İnsanların bugün doğru, güzel ve iyi olan ne varsa kaybetmekle karşı karşıya olduğunun altını çizen Kaya, "Ülkemizin esas sorunu tekçi ve merkeziyetçi yönetim iken, yaşadığımız krizlerin aşılması için, yönetim ve yetkilerin paylaşılması ve yerelleşmesi gerekiyorken, atanmışların değil seçilmişlerin daha da güçlendirilmesi gerekiyorken; tüm gücün, yetkinin, yönetimin, yargının, 'tek el'de toplanması, bizleri toplumsal barışa ve huzura nasıl kavuşturabilir? Bir tek kişinin kararları ile ülke yönetilemez. Bir tek kişi hem cumhurbaşkanı, hem başbakan, hem başkomutan, hem baş yargıç olamaz.

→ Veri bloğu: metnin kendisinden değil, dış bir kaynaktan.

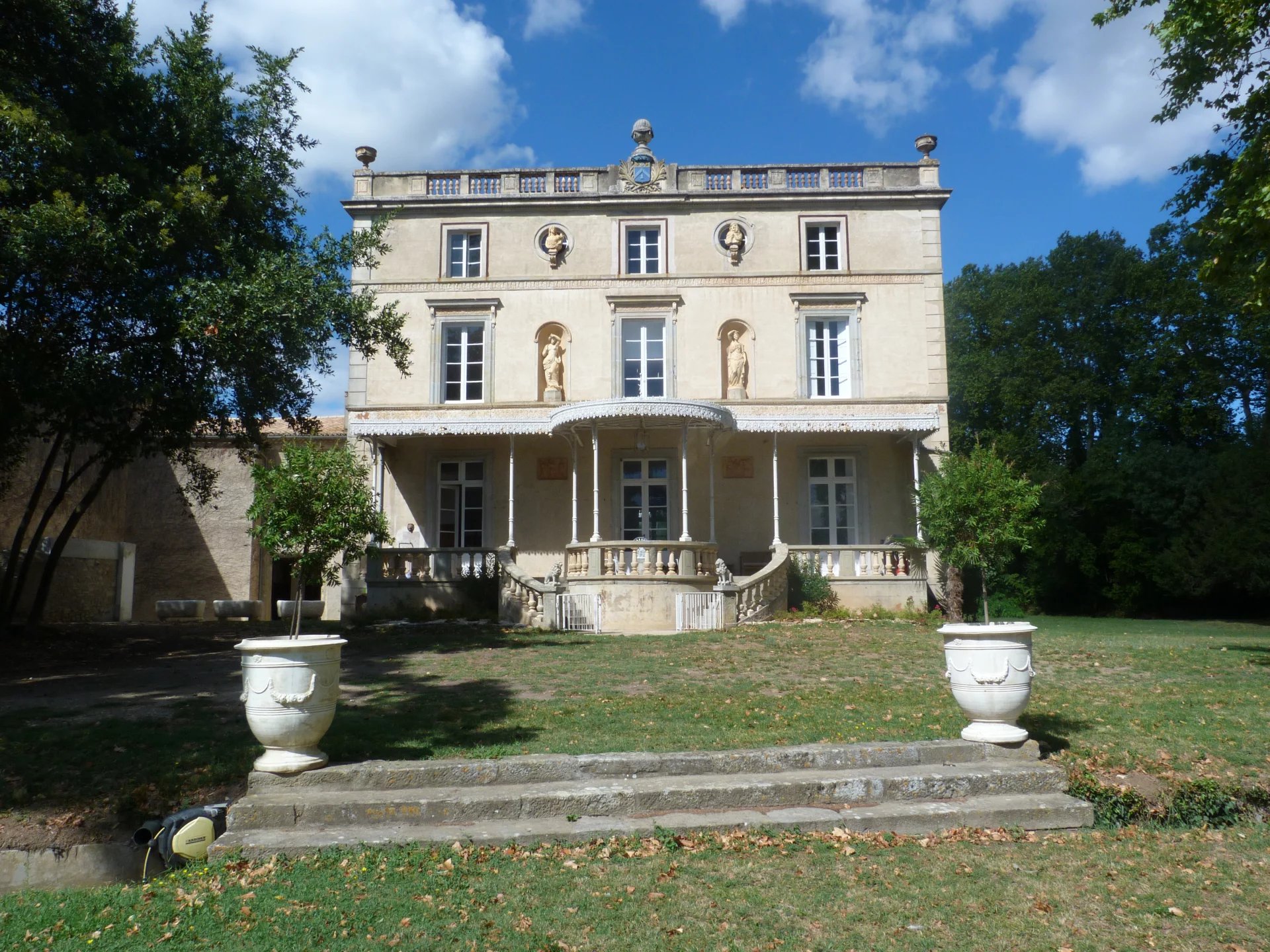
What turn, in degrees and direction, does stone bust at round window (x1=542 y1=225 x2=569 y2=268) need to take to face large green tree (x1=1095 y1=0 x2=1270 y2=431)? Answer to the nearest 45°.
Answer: approximately 45° to its left

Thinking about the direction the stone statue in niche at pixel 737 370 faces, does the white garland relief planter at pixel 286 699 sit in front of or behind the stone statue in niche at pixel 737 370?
in front

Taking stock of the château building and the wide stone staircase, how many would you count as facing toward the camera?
2

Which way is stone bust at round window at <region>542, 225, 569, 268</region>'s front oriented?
toward the camera

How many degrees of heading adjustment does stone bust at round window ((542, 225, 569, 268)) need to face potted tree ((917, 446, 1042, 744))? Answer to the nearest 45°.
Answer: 0° — it already faces it

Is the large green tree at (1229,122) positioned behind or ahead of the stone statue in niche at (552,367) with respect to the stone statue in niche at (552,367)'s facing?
ahead

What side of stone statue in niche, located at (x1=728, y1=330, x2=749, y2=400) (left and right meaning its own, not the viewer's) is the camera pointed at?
front

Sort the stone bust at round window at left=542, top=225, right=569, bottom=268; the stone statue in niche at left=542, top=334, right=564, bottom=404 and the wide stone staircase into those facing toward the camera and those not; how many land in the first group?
3

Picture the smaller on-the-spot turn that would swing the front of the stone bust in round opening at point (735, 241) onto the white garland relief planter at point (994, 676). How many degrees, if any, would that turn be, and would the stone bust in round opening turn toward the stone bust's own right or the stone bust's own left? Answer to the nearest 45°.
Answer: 0° — it already faces it

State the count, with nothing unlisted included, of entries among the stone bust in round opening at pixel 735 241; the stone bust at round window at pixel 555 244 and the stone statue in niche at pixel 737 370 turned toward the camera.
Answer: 3

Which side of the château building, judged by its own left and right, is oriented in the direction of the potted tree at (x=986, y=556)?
front

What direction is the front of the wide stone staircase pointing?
toward the camera
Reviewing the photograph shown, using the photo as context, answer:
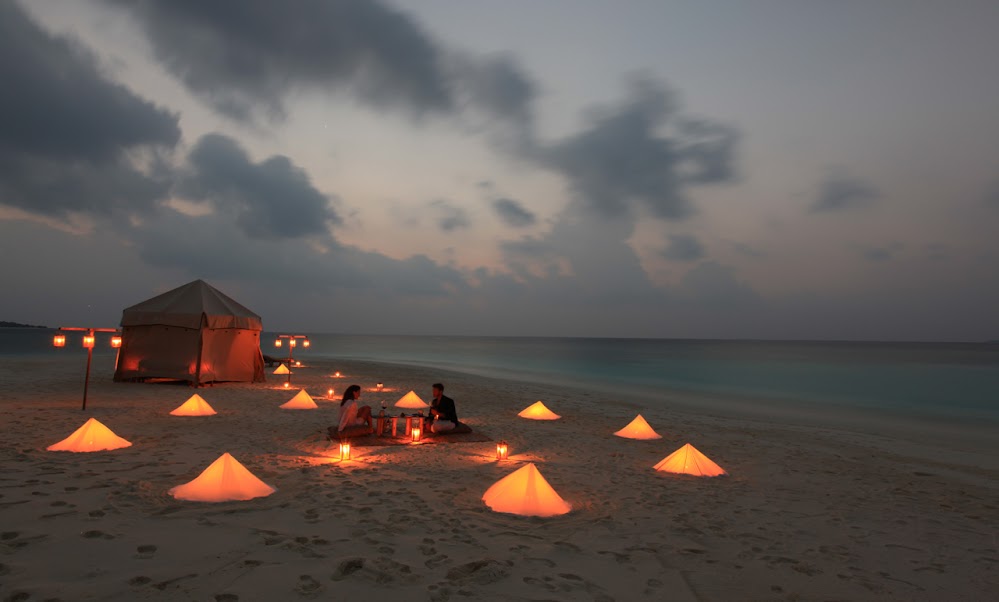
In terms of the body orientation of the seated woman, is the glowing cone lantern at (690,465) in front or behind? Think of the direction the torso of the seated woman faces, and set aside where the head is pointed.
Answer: in front

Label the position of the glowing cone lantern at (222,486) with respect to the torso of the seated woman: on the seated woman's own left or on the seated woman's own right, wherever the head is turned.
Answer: on the seated woman's own right

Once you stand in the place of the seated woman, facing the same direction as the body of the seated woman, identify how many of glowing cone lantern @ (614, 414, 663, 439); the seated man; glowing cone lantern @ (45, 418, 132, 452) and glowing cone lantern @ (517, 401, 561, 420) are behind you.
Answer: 1

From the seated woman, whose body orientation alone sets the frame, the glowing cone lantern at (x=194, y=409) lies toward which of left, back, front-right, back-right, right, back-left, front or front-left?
back-left

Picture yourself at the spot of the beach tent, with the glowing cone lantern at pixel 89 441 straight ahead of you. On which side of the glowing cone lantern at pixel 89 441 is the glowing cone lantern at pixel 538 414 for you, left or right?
left

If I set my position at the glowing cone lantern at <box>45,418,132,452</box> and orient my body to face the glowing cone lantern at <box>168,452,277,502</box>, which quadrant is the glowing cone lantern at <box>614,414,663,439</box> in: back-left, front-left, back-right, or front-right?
front-left

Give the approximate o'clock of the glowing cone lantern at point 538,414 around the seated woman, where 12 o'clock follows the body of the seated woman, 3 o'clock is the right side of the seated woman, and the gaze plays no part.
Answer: The glowing cone lantern is roughly at 11 o'clock from the seated woman.

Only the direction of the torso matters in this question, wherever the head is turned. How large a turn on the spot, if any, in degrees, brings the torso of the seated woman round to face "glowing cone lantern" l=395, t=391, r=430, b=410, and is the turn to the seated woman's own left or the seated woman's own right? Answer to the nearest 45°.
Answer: approximately 90° to the seated woman's own left

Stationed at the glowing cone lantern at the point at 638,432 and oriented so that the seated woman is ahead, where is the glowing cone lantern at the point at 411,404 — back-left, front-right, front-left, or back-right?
front-right

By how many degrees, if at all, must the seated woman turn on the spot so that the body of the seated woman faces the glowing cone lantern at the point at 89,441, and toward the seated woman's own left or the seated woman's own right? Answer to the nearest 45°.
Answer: approximately 180°

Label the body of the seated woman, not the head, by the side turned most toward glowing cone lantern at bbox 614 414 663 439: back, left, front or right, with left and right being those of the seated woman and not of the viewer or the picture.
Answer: front

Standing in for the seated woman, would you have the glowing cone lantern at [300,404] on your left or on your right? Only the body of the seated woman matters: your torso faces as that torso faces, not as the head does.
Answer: on your left

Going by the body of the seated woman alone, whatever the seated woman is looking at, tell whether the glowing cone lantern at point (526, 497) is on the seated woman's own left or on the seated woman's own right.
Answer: on the seated woman's own right

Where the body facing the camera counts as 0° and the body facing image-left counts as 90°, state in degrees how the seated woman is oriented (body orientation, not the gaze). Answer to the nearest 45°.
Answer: approximately 270°

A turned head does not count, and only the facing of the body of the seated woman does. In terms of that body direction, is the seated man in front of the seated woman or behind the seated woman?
in front
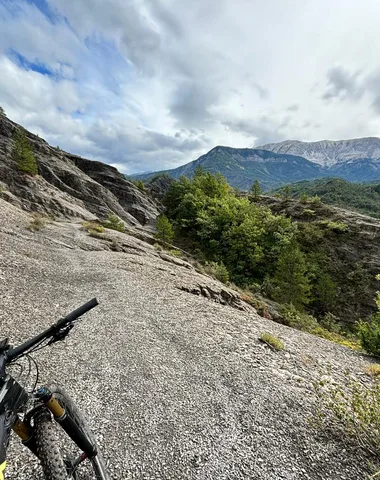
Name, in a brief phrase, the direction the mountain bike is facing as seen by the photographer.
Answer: facing away from the viewer and to the right of the viewer

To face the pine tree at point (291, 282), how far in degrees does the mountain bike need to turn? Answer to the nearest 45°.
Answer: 0° — it already faces it

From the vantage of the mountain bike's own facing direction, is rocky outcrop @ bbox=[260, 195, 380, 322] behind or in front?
in front

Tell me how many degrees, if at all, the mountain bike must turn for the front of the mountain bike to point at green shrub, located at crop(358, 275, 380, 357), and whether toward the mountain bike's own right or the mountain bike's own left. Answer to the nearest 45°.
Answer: approximately 45° to the mountain bike's own right

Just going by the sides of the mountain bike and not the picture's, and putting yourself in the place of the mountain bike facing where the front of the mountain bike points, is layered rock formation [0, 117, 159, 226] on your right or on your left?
on your left

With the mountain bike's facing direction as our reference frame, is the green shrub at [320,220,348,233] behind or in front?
in front

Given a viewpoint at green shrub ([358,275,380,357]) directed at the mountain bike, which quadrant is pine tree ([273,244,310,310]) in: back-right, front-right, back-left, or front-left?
back-right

Hakk için de, halk için de, 'adalet' hiçbir zaman, saraylardan çıkmamıştır, çıkamaz. Evi, halktan ayrı olan, Hak'tan da ayrılmıştır. Adı ne olursa olsun saraylar birdir ve saraylardan adalet beklenemez. Hem saraydan, saltanattan ve şatafattan, hem de Hak'tan ve halktan yana olunamaz. Gelin! Yüzümüzü saraylara ve saltanata değil, hakka, adalete, vicdana ve kardeşliğe çevirelim. Hayır diyelim. Bizler, ne kadar vicdanlıysak, adalete, ne kadar sahip çıkarsak, o kadar insanız. Hakkı ayakta tutmak, bugün 'kan dökülmesin, tabutlar gelmesin, gençler ölmesin' demektir. İnsani ve vicdani olana yakışan, öldürerek, sürerek, hapsederek, aç bırakarak değil, yaşatarak, konuşarak helalleşmektir. Hak olan 'Ölüm değil çözüm' demektir. Gelin! Hakkı müdafaa edelim ve ölümü değil, yaşatmayı kutsayalım. Gelin! Hep birlikte tekçilik söylemlerine karşı, tekliğin, sadece Yaradan'ın hakkı olduğunu teslim edelim. Bazıları, hiç kimse düşünmesin, aklını kullanmasın ve tek bir kişi, herkesin yerine karar versin, istiyorlar. Kur'an'da Şûra suresi var. 'Şûra' konsey, kurul, meclis demektir. Allah, kendi seçtiği elçilere bile etrafındakilere danışmasını, Şura'dan ortak karar almasını emretmiştir. Ne kadar çok sesli, özgür, adaletli bir toplum olursak, o kadar Allah'ın istediği bir topluluk olabiliriz. Bütün insanlarımızın, mazlum, yoksul ve garibanlarımızın, gençlerimizin, kadınlarımızın ve çocuklarımızın şiddete, nefrete, savaşlara kurban edilmediği bir gelecek için, 'Hayır' diyelim. Mutlaka ama mutlaka sandığa gidip, insani sorumluluğumuzu yerine getirelim. Hayır diyelim ve hepimiz kazanalım. Sandıklara ve hayırlarımıza sahip çıkalım. Hayırla kalın. Hak'la kalın."